Start of INFORMATION SUPPLIED

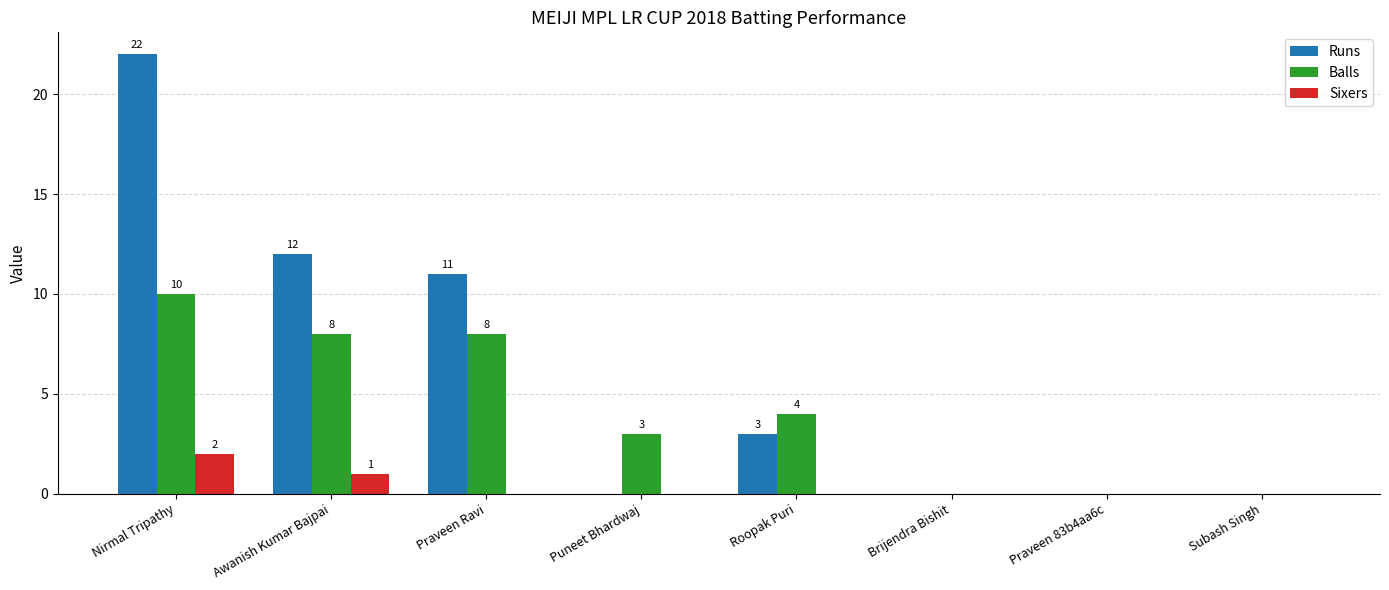

Does the chart contain stacked bars?

No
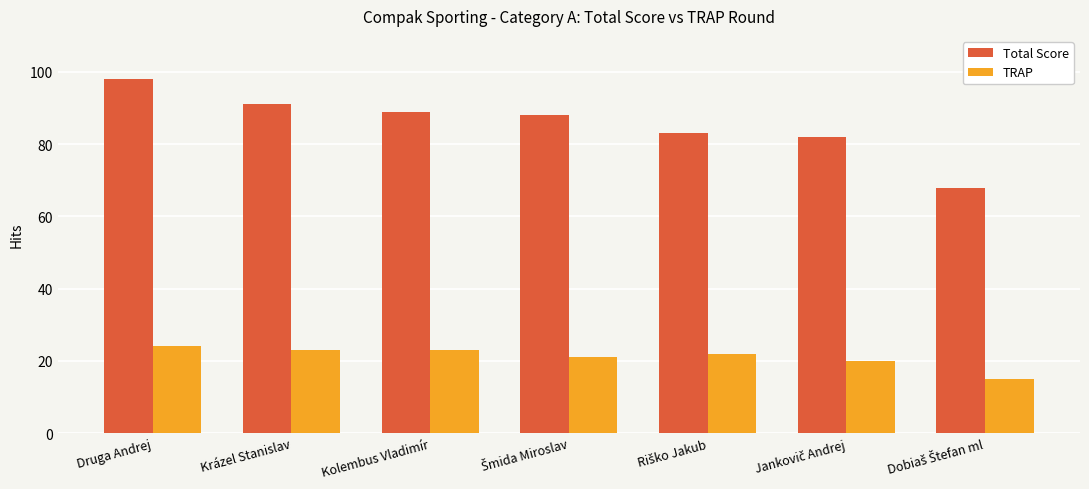

What is the average value of the Total Score series?

86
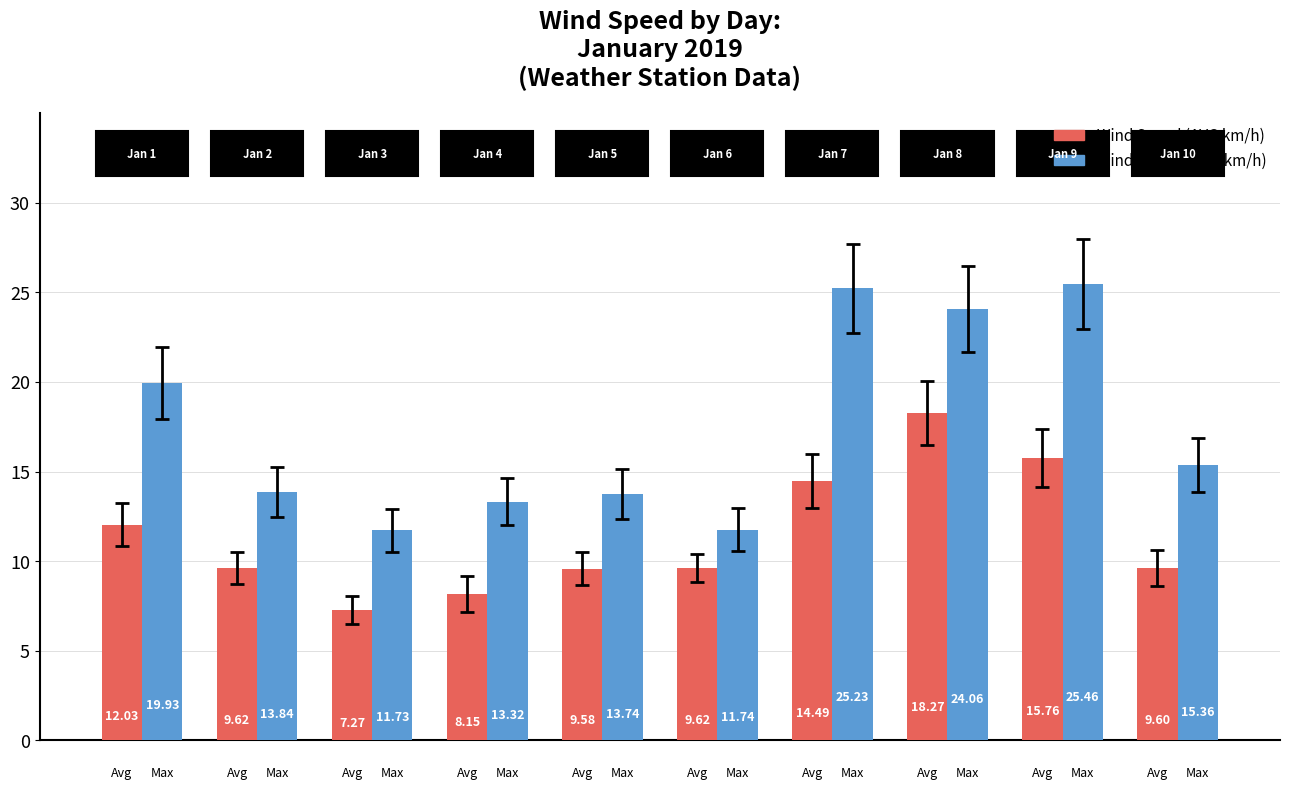

At how many categories does at least one series exceed 19?

4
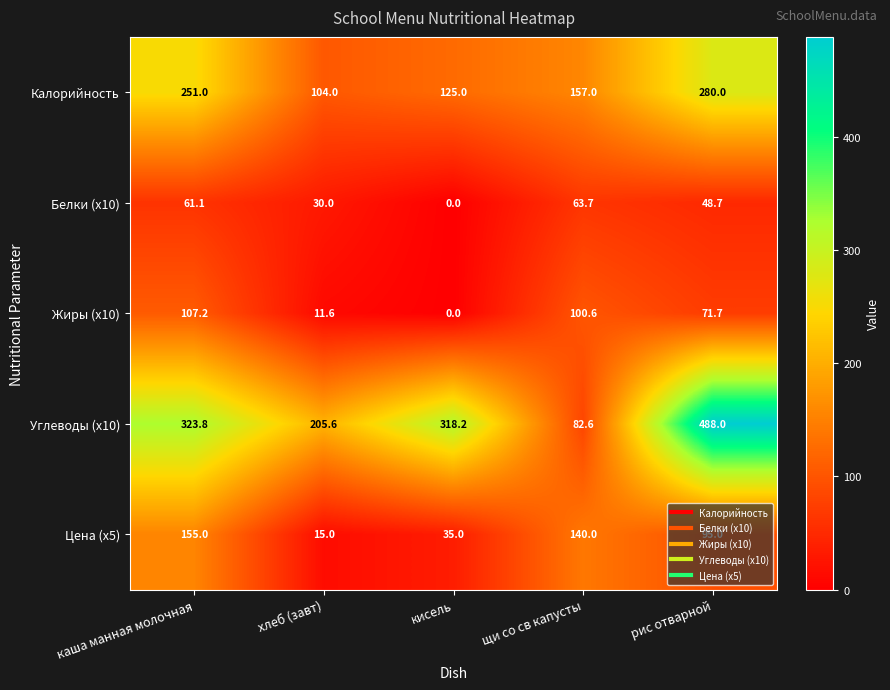

How many values in Белки (x10) are above zero?

4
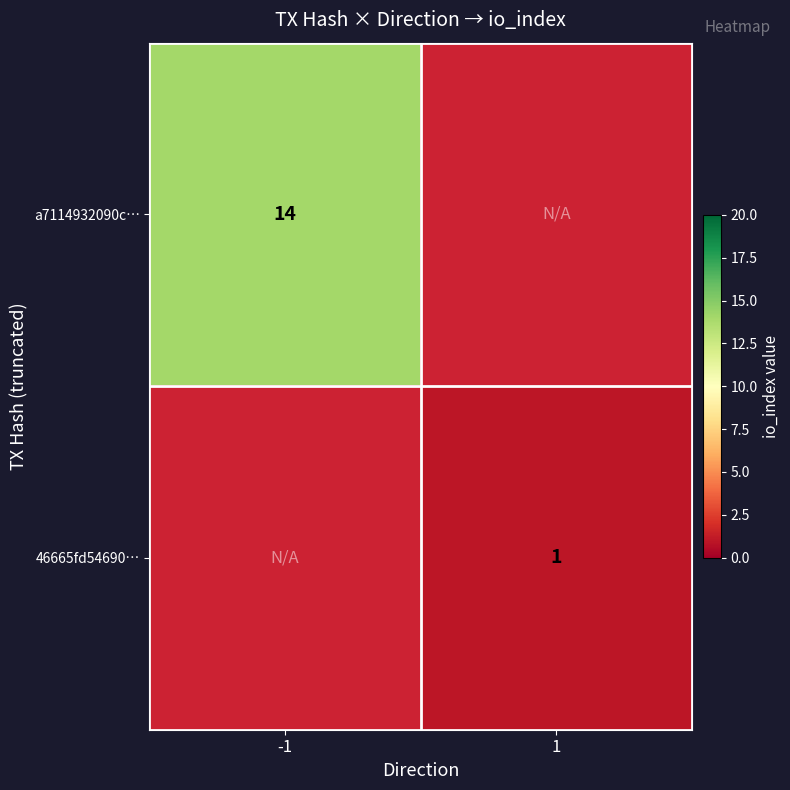

What is the greatest value displayed?

14.0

End of INFORMATION SUPPLIED

**EXERCISE INSTRUCTIONS:**
Copy out the text of every record above verbatim, but leave out the pictures.

**SOLUTION TO THIS TASK:**
Does the chart contain stacked bars?

No

What is the average value of the Total Score series?

86

At how many categories does at least one series exceed 19?

4

How many values in Белки (x10) are above zero?

4

What is the greatest value displayed?

14.0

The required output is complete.